🤖 AI Summary
This work addresses the limitation of conventional neural compression methods, which are constrained to fixed operating points in the rate–distortion–perception (RDP) trade-off and require retraining to adapt to different targets. The authors propose a training-free, universal framework that leverages a pre-trained diffusion model combined with inverse channel coding and a novel score-scaled probability flow ODE decoder. This approach enables, for the first time, continuous and flexible navigation across the entire RDP trade-off space. Theoretically, the proposed decoder is proven to be optimal for the distortion–perception trade-off under Gaussian noise and achieves the optimal RDP function. Experiments on multiple datasets demonstrate that the method simultaneously attains theoretical optimality and practical adaptive compression performance.
📝 Abstract
The rate-distortion-perception (RDP) tradeoff characterizes the fundamental limits of lossy compression by jointly considering bitrate, reconstruction fidelity, and perceptual quality. While recent neural compression methods have improved perceptual performance, they typically operate at fixed points on the RDP surface, requiring retraining to target different tradeoffs.
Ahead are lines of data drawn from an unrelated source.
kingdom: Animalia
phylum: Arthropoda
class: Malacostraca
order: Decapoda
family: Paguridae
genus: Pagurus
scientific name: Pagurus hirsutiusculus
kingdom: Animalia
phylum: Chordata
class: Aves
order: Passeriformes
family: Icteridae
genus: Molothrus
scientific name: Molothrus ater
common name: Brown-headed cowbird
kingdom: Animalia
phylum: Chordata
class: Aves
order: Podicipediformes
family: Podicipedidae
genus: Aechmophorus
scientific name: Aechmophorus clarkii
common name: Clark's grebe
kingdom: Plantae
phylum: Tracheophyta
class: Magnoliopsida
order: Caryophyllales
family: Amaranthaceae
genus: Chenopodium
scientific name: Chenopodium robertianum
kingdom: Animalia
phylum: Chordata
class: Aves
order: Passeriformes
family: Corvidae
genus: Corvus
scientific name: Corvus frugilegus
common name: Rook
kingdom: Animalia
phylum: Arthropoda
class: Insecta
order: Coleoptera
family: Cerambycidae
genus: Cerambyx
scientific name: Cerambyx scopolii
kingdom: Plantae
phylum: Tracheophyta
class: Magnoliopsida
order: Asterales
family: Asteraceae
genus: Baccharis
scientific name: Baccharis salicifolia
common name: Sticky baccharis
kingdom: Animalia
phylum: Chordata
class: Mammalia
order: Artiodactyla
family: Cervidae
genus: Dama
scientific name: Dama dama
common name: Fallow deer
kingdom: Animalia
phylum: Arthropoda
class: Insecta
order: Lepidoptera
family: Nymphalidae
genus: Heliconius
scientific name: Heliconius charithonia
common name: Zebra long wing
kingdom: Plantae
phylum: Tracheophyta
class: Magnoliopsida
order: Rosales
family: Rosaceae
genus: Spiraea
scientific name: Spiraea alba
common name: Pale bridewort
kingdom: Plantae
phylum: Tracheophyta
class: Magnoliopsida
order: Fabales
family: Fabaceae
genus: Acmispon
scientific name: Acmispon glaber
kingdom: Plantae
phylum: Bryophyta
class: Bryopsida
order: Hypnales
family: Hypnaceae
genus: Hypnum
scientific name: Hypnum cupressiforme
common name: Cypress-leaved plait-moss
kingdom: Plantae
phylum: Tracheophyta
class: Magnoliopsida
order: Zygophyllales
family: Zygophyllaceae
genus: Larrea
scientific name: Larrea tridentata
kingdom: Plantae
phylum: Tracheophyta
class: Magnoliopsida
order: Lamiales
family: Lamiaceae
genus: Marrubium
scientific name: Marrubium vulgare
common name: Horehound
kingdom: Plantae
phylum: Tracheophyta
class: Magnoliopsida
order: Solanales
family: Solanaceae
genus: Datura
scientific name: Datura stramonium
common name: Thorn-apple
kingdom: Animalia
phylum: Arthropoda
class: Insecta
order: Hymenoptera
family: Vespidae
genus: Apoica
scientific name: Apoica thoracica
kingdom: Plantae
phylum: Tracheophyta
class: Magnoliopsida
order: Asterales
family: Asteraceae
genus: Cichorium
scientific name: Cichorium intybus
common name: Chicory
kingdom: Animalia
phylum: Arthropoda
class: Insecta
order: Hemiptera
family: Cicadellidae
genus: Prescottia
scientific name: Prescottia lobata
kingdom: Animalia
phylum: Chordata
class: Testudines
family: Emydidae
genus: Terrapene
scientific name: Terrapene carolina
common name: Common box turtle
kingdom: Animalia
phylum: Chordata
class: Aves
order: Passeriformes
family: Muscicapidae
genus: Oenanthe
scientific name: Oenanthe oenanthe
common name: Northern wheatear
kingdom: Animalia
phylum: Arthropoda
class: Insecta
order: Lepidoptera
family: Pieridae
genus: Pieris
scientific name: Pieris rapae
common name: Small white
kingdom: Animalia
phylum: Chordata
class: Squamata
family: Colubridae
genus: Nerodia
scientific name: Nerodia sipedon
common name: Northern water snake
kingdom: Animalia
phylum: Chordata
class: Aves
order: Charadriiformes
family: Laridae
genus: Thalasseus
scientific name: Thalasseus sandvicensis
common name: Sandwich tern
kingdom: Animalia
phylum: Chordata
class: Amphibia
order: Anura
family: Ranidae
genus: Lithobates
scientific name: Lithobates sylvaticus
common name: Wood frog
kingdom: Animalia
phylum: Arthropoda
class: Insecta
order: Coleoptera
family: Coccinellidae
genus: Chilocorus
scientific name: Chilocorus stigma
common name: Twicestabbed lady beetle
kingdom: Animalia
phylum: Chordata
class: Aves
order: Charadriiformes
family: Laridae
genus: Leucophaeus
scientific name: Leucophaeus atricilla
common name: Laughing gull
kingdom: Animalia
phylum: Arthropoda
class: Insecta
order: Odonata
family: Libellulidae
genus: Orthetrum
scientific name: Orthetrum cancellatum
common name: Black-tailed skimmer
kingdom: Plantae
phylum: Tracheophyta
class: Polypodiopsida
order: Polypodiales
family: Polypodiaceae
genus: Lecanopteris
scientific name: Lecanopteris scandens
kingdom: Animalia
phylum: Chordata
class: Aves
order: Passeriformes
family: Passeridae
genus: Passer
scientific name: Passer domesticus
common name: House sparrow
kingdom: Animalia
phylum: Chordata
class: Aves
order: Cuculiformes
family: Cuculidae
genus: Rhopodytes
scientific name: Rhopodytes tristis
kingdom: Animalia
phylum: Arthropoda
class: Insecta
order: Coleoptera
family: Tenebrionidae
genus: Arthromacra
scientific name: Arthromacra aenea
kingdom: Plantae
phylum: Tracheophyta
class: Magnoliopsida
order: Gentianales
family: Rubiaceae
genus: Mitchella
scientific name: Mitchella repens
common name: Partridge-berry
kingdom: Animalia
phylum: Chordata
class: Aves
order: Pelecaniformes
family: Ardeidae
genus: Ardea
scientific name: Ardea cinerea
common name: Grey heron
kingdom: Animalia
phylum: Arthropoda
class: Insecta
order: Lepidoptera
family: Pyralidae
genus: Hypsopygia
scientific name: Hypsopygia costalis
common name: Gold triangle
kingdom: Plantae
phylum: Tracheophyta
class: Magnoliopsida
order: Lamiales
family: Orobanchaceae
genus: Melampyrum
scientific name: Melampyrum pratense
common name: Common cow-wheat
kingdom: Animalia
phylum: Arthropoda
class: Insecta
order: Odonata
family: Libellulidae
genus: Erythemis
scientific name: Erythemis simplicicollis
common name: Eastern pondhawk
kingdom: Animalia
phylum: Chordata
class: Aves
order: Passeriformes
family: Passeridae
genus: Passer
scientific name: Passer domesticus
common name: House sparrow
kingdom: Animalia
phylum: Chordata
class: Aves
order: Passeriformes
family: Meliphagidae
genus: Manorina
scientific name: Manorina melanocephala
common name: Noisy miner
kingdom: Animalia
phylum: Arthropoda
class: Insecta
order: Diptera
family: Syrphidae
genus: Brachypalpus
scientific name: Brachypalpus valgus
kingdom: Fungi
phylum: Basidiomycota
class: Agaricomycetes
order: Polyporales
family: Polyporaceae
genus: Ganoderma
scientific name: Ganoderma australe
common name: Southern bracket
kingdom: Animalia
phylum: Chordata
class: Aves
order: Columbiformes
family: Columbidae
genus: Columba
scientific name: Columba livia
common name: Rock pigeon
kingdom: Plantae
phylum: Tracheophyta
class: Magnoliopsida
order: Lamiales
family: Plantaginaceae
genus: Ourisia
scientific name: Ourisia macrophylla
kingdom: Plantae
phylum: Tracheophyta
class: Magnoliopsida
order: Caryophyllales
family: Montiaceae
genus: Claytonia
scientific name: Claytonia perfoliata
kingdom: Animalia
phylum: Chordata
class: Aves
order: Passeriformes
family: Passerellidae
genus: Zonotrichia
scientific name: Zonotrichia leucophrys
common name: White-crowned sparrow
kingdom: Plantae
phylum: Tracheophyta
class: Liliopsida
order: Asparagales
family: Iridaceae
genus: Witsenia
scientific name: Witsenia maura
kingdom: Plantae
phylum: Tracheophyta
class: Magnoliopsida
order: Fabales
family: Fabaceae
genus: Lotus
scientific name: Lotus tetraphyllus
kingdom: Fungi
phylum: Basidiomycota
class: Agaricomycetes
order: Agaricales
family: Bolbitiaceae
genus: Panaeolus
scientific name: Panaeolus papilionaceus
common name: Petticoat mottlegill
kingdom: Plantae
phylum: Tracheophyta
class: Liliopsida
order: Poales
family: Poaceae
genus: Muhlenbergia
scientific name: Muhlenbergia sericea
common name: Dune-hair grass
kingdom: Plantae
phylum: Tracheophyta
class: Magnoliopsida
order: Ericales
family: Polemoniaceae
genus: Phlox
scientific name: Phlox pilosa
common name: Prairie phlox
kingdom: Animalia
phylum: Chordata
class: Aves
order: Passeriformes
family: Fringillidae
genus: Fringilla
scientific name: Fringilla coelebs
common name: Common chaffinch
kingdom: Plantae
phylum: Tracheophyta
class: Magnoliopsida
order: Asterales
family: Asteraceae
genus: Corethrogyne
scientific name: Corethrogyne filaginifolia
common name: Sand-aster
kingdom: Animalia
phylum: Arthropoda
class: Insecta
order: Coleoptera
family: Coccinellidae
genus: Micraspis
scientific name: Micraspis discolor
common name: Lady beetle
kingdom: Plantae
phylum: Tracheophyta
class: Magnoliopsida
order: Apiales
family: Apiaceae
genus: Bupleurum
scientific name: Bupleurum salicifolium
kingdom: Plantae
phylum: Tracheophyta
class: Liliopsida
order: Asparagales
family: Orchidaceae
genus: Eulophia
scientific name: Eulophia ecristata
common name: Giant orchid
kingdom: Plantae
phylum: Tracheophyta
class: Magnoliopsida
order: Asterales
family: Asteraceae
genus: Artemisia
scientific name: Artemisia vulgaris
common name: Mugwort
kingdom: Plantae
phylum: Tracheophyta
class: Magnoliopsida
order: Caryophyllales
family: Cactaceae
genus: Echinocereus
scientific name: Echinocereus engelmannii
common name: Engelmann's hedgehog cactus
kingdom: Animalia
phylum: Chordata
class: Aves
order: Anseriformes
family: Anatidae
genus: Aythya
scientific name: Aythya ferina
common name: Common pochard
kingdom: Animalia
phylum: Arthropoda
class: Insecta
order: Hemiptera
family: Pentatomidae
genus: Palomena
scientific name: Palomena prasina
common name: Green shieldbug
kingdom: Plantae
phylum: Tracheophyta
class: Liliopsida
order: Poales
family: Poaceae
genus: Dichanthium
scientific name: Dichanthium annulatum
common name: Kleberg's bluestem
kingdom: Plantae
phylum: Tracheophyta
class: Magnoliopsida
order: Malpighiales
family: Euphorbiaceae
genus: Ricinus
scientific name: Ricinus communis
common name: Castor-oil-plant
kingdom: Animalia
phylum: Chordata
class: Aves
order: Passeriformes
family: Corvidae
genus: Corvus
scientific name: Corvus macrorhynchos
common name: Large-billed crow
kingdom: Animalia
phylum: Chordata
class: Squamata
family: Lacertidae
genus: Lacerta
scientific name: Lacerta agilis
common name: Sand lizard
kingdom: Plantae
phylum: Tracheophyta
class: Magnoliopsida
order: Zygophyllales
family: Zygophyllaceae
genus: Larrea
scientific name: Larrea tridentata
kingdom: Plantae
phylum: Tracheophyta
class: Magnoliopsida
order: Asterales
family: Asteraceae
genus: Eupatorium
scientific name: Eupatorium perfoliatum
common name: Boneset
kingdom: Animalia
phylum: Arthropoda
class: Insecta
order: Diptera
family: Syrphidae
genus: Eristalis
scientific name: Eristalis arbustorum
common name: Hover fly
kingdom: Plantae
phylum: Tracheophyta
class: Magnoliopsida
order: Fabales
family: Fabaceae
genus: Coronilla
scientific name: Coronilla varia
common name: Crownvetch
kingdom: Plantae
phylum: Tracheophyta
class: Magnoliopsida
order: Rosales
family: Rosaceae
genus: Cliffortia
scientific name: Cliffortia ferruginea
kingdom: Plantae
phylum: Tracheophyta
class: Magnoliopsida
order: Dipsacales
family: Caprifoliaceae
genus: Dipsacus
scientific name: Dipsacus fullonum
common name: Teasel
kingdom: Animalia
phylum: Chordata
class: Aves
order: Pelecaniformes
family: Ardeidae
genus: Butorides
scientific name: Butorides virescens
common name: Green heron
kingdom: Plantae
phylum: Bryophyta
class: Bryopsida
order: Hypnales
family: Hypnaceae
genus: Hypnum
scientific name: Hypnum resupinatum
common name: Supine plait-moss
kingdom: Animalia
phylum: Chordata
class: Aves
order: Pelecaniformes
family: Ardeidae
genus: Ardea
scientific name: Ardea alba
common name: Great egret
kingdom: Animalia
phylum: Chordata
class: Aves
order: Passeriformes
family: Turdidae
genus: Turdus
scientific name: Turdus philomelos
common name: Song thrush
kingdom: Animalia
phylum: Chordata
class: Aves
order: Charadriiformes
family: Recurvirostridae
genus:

In this work, we propose a training-free framework that leverages pre-trained diffusion models to traverse the entire RDP surface. Our approach integrates a reverse channel coding (RCC) module with a novel score-scaled probability flow ODE decoder. We theoretically prove that the proposed diffusion decoder is optimal for the distortion-perception tradeoff under AWGN observations and that the overall framework with the RCC module achieves the optimal RDP function in the Gaussian case. Empirical results across multiple datasets demonstrate the framework's flexibility and effectiveness in navigating the ternary RDP tradeoff using pre-trained diffusion models. Our results establish a practical and theoretically grounded approach to adaptive, perception-aware compression.